When I quit clubbing in my late 20s, I started snake hunting. Let me tell you that the one thing that kept me from driving off of numerous cliffs in the middle of the night in Davis County was loud screaming rock and roll. Joe Forks always used to say that the reason I rarely saw graybands was that the bass was shaking my eyeballs too much. Snake hunting and music go well together, the music often acting as a soundtrack or mood enhancer to what was usually a long monotonous drive.

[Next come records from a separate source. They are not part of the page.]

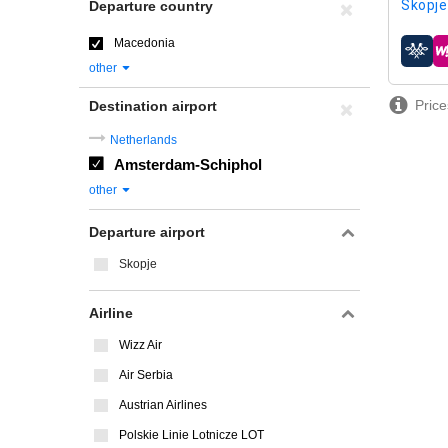
Skopje
Departure country
Macedonia
airline
other
Price
Destination airport
Netherlands
Amsterdam-Schiphol
other
Departure airport
Skopje
Airline
Wizz Air
Air Serbia
Austrian Airlines
Polskie Linie Lotnicze LOT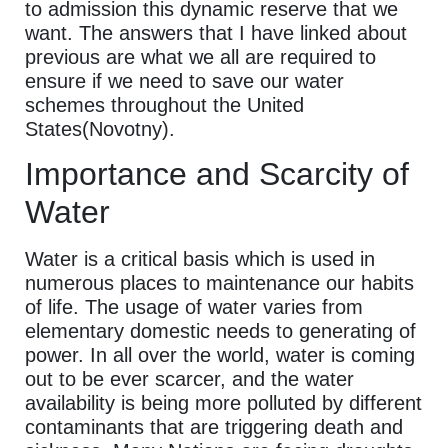
to admission this dynamic reserve that we
want. The answers that I have linked about
previous are what we all are required to
ensure if we need to save our water
schemes throughout the United
States(Novotny).
Importance and Scarcity of
Water
Water is a critical basis which is used in
numerous places to maintenance our habits
of life. The usage of water varies from
elementary domestic needs to generating of
power. In all over the world, water is coming
out to be ever scarcer, and the water
availability is being more polluted by different
contaminants that are triggering death and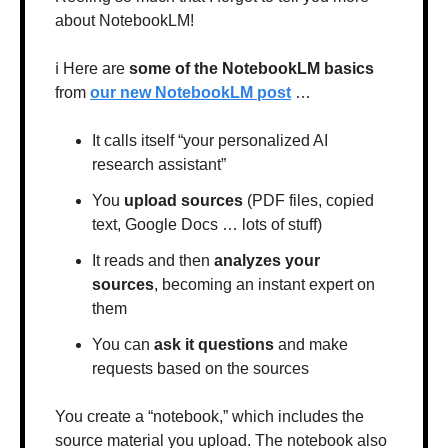
about NotebookLM!
ℹ️ Here are 
some of the NotebookLM basics
from 
our new NotebookLM post
 …
It calls itself “your personalized AI 
research assistant”
You 
upload sources
 (PDF files, copied 
text, Google Docs … lots of stuff)
It reads and then 
analyzes your 
sources
, becoming an instant expert on 
them
You can 
ask it questions
 and make 
requests based on the sources
You create a “notebook,” which includes the 
source material you upload. The notebook also 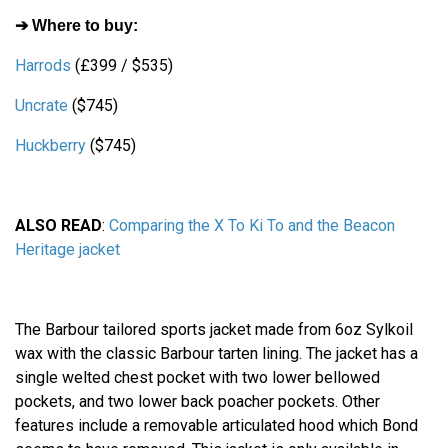
➔ Where to buy:
Harrods
(£399 / $535)
Uncrate
($745)
Huckberry
($745)
ALSO READ
:
Comparing the X To Ki To and the Beacon
Heritage jacket
The Barbour tailored sports jacket made from 6oz Sylkoil
wax with the classic Barbour tarten lining. The jacket has a
single welted chest pocket with two lower bellowed
pockets, and two lower back poacher pockets. Other
features include a removable articulated hood which Bond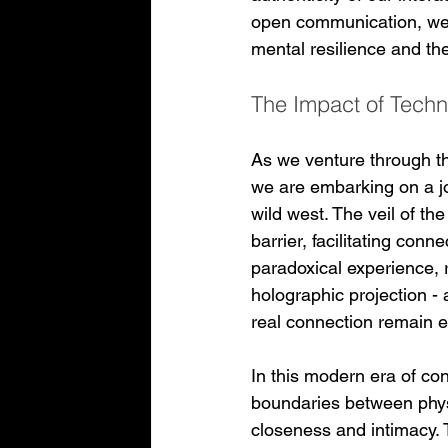
open communication, we 
mental resilience and th
The Impact of Techn
As we venture through the
we are embarking on a jou
wild west. The veil of t
barrier, facilitating conn
paradoxical experience,
holographic projection - 
real connection remain e
In this modern era of con
boundaries between physi
closeness and intimacy. 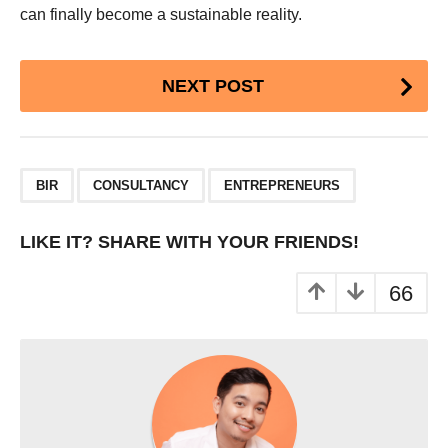
can finally become a sustainable reality.
Post
NEXT POST
Pagination
,
,
BIR
CONSULTANCY
ENTREPRENEURS
LIKE IT? SHARE WITH YOUR FRIENDS!
66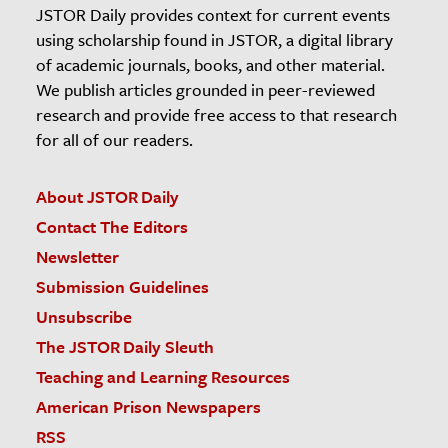
JSTOR Daily provides context for current events
using scholarship found in JSTOR, a digital library
of academic journals, books, and other material.
We publish articles grounded in peer-reviewed
research and provide free access to that research
for all of our readers.
About JSTOR Daily
Contact The Editors
Newsletter
Submission Guidelines
Unsubscribe
The JSTOR Daily Sleuth
Teaching and Learning Resources
American Prison Newspapers
RSS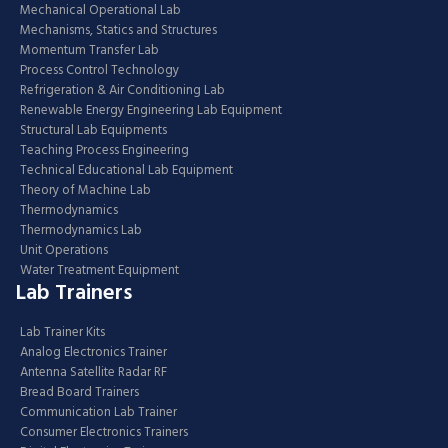
Mechanical Operational Lab
Mechanisms, Statics and Structures
Momentum Transfer Lab
Process Control Technology
Refrigeration & Air Conditioning Lab
Renewable Energy Engineering Lab Equipment
Structural Lab Equipments
Teaching Process Engineering
Technical Educational Lab Equipment
Theory of Machine Lab
Thermodynamics
Thermodynamics Lab
Unit Operations
Water Treatment Equipment
Lab Trainers
Lab Trainer Kits
Analog Electronics Trainer
Antenna Satellite Radar RF
Bread Board Trainers
Communication Lab Trainer
Consumer Electronics Trainers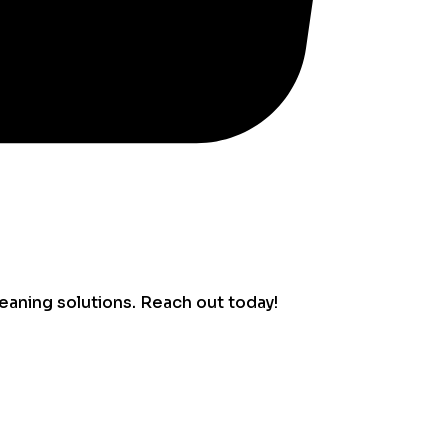
eaning solutions. Reach out today!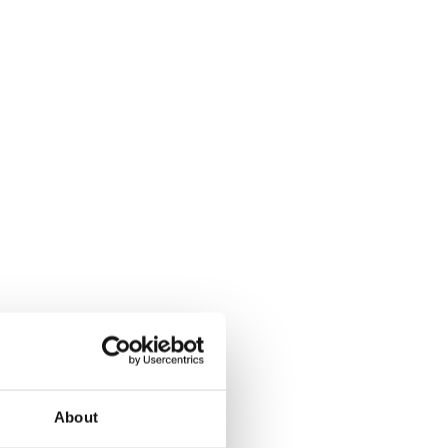
About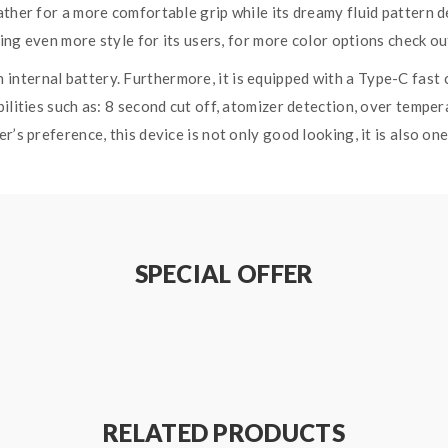
ather for a more comfortable grip while its dreamy fluid pattern d
dding even more style for its users, for more color options check o
nternal battery. Furthermore, it is equipped with a Type-C fast c
ilities such as: 8 second cut off, atomizer detection, over temper
r’s preference, this device is not only good looking, it is also o
mpty Pod is attached to the Thallo S Device through a strong ma
an adjustable airflow to suit your vaping preference. The devic
atible with the RPM Coil Series and RPM 2 Coil Series which are kn
SPECIAL OFFER
h Coil 25W – 50W, best used at 40W and 0.6ohm RPM 2 DC MTL 
 KIT SPECIFICATIONS:
RELATED PRODUCTS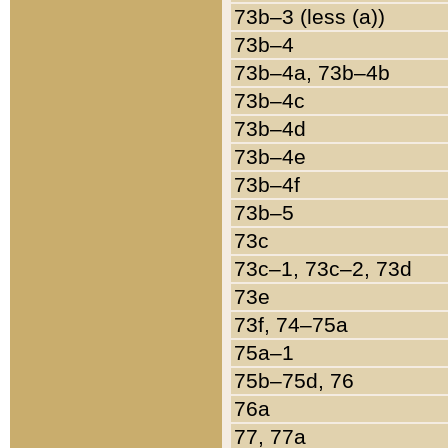
73b–3 (less (a))
73b–4
73b–4a, 73b–4b
73b–4c
73b–4d
73b–4e
73b–4f
73b–5
73c
73c–1, 73c–2, 73d
73e
73f, 74–75a
75a–1
75b–75d, 76
76a
77, 77a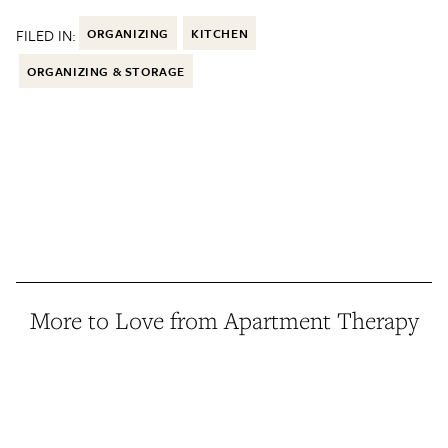
FILED IN:
ORGANIZING
KITCHEN
ORGANIZING & STORAGE
More to Love from Apartment Therapy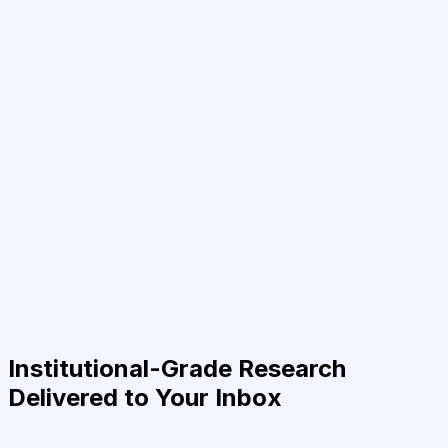
Institutional-Grade Research
Delivered to Your Inbox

I remember driving east on 90 between Sanderson and Langtry listening to the Doors' "Riders on the Storm" as I dashed from rain shower to rain shower, parking at 5:30am overlooking Lake Amistad watching a lightning storm over Mexico, the sun dawning to the east and "Dark Side of the Moon" providing an aural backdrop, or dodging 18 wheelers and weekend boaters zipping down 277 on a hot friday night with some Soundgarden to help keep the pace.
I have found that the best band to road hunt by is by far the Austin Lounge Lizards. Their bluegrass/country/rock music is wonderful to behold. Album names such as Creatures from the Black Saloon, Lizard Vision, and Highway Cafe of the Damned gives you a good idea on the type of bizzare songs that are on the albums. With titles such as Golden Triangle, Old Fat and Drunk, Jesus loves me but he can't stand you, and Hillbillies in a Haunted house, you just can't go wrong. I have traveled many Texas miles listening to this group, and I have found that along with a big gulp, a couple ham sandwiches, and a cruise control set at 25mph, the fun just lasts all night long. I would personaly vote the Austin Lounge Lizards as the official music of road herping. Nothing better then finding a nice suboc while listening to "Another stupid Texas Song".